Rapid determination of PCDDs, PCDFs and DL-PCBs in foods, feeding stuffs and vegetable oils using new modified acid silica

Polychlorinated dibenzo-p-dioxins, dibenzofurans and dioxin-like polychlorinated biphenyls are persistent organic pollutants (POPs), which in recent years received huge attention due to their extreme stability, high potential toxicity and bioaccumulation in food chains. The main source of human exposure to these compounds is discovered in foods of animal origin, especially foods rich in fat. The target of the present study was to set up an analytical method for the determination of PCDDs/PCDFs and DL-PCB in vegetable oils, sunflower meals, sunflower seeds, rapeseeds and milk powder. The first step consisted of a semi-automatic Soxhlet extraction for 3 hours, by using a mixture of Hexane: Acetone – 80:20, followed by acid digestion with 55% acid silica and filtration. After concentration, the extract is purified on a multilayer column (silica gel, silica-KOH, silica-H2SO4 anhydrous Na2SO4) followed by an alumina column separation in two fractions (first fraction containing PCDDs/PCDFs and second containing only PCBs). The purified extract was then analyzed by GC/MS/MS. The newly developed approach in our lab was capable to reduce the overall time of sample preparation to seven hours/ per sample. Since the method shows good mean recoveries for all labeled congeners spiked in the samples (for PCDDs/PCDFs – 80% - 110%, for DL-PCBs – 70% - 85%), we assumed the absence of overestimation or underestimation in the analyzed samples.

Dioxins are a group of persistent chemicals that are not produced intentionally but are formed during combustion (burning) processes and as by-products of industrial processes. PCBs, polychlorinated biphenyls, have a similar chemical structure as dioxins. They have been used in transformers, building materials, lubricants, coatings, plasticizers and inks, although their use has now largely been phased out. Both the dioxins and the PCBs are highly resistant to breakdown processes and consequently persist in the environment, followed by uptake into the food chain. Up to 90% of human exposure to dioxin results from the consumption of food containing dioxins, mainly feedstuffs of animal origin with high-fat content, since these contaminants accumulated in fatty tissues. Foodstuff in which dioxins can occur includes meat, fish, eggs and milk.

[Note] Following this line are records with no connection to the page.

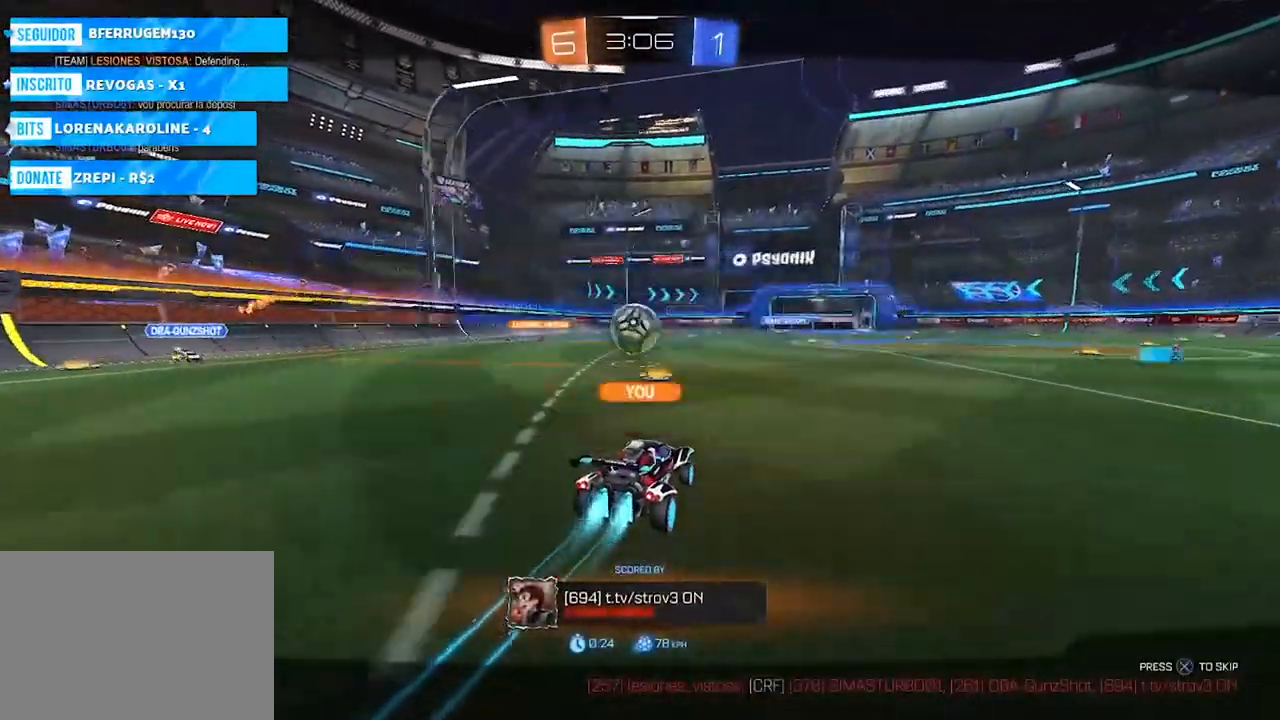
{"buttons": [], "left_stick": "center", "right_stick": "center", "events": []}
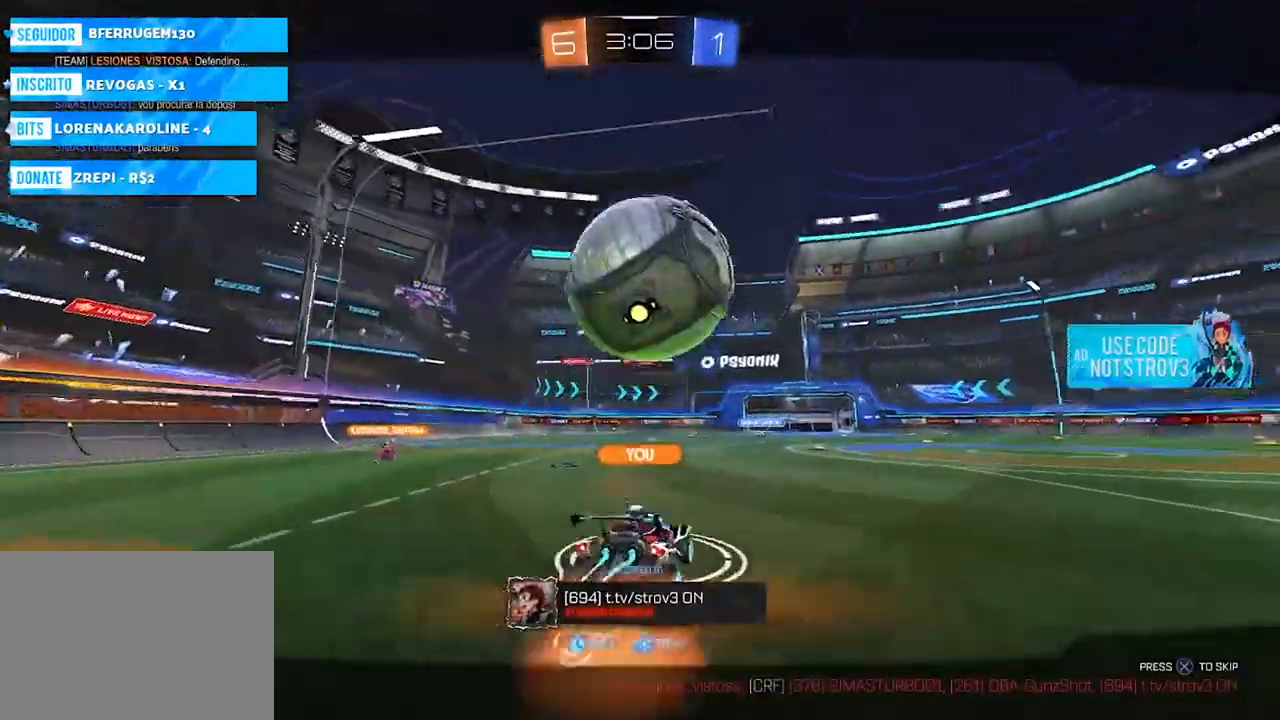
{"buttons": [], "left_stick": "center", "right_stick": "center", "events": []}
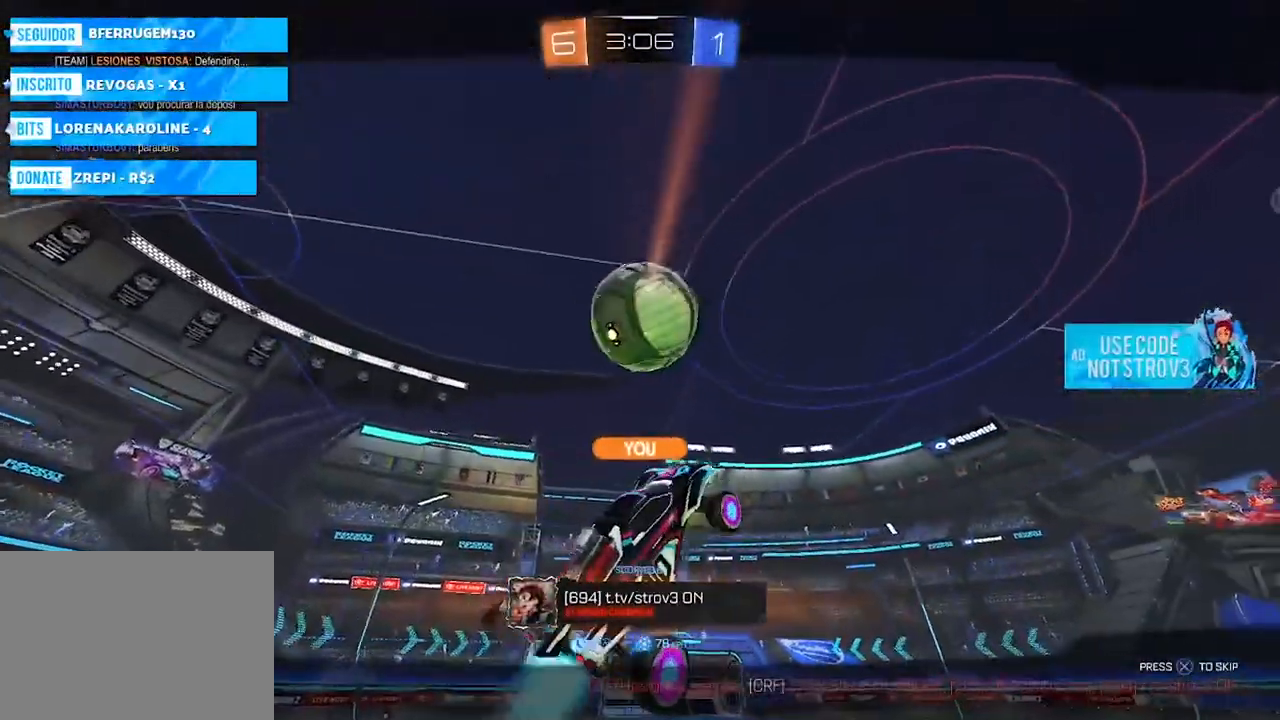
{"buttons": [], "left_stick": "center", "right_stick": "center", "events": []}
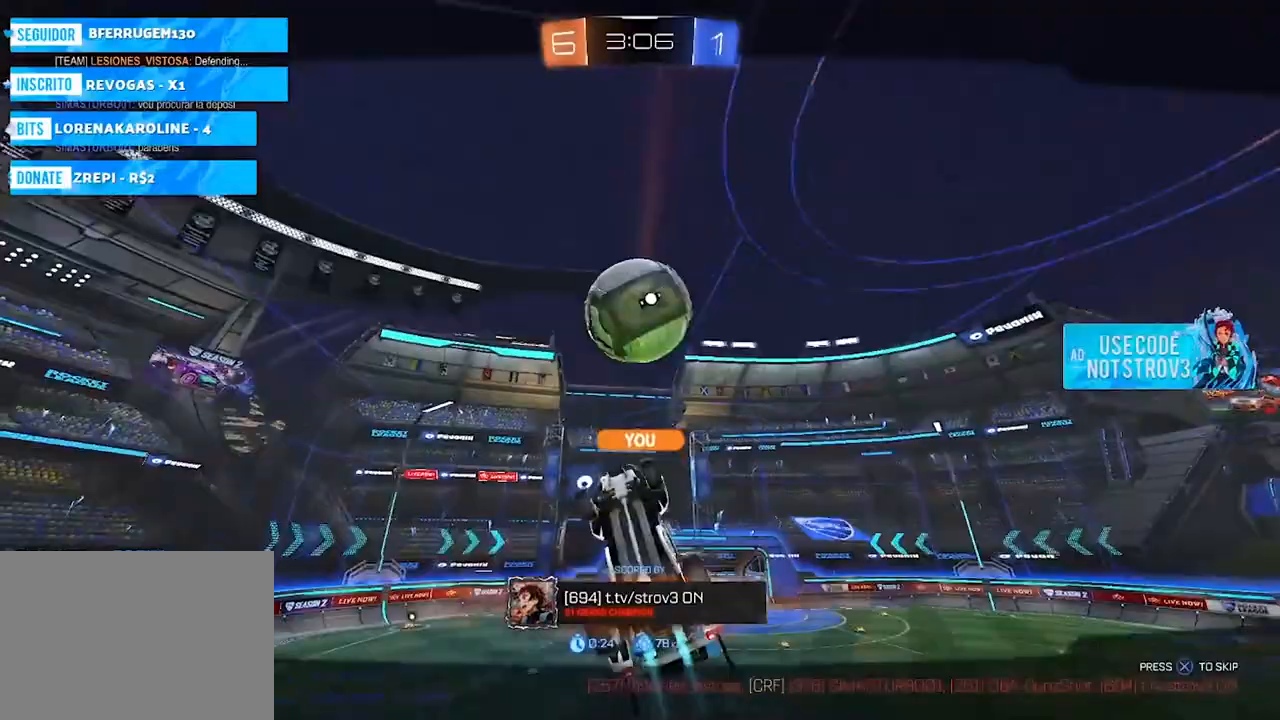
{"buttons": [], "left_stick": "center", "right_stick": "center", "events": []}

The term ‘’dioxin’’ covers a group of 75 chemically similar polychlorinated Dibenzo-P-Dioxins (PCDDs) and 135 Polychlorinated Dibenzofurans (PCDFs). Each individual compound in the separate group is termed a congener.

Figure 1 shows the general structure of PCDDs and PCDFs.

The general structure of these compounds represents planar, tricyclic aromatic ether that can have up to eight chlorine atoms attached to carbon atoms in the benzene rings. The number and position of chlorine atoms on the rings determine different isomers called congeners. Congeners with an equal number of chlorine atoms are called homologs and homologs with different chlorine substitutions are called isomers. In general, the term dioxins is used to refer to 75 congeners of PCDDs and 135 congeners of PCDFs (total pf 210 compounds). Of these 210 compounds, only 17 congeners (7 PCDDs and 10 PCDFs) with chlorine atoms at positions 2,3,7 and 8 showed toxicity [17].

Polychlorinated Biphenyls (PCBs) are nonpolar, chlorinated aromatic hydrocarbons with chlorine atoms from 1 to 10, generating 209 compounds (congeners) as dioxins (Figure 2).

PCBs with an equal number of chlorine atoms also called homologs, and homologs with different substitution positions are referred to as isomers. Positions 2,2’, 6 and 6’ are called ortho-positions; 3,3’, 5 and 5’ are called meta-positions; and positions 4 and 4’ are para-positions. Rings in biphenyls can be planar or nonplanar, depending on the steric and electronic effects of chlorine atoms, especially in ortho-position, where bulky chlorine atoms force aromatic benzene rings to rotate out of planar configuration. Meta- and para – PCBs have planar molecules and these compounds are called coplanar congeners (co-PCBs).

When more than two chlorine atoms in ortho-position are present, PCBs assume a nonplanar configuration and are indicated as non-planar congeners.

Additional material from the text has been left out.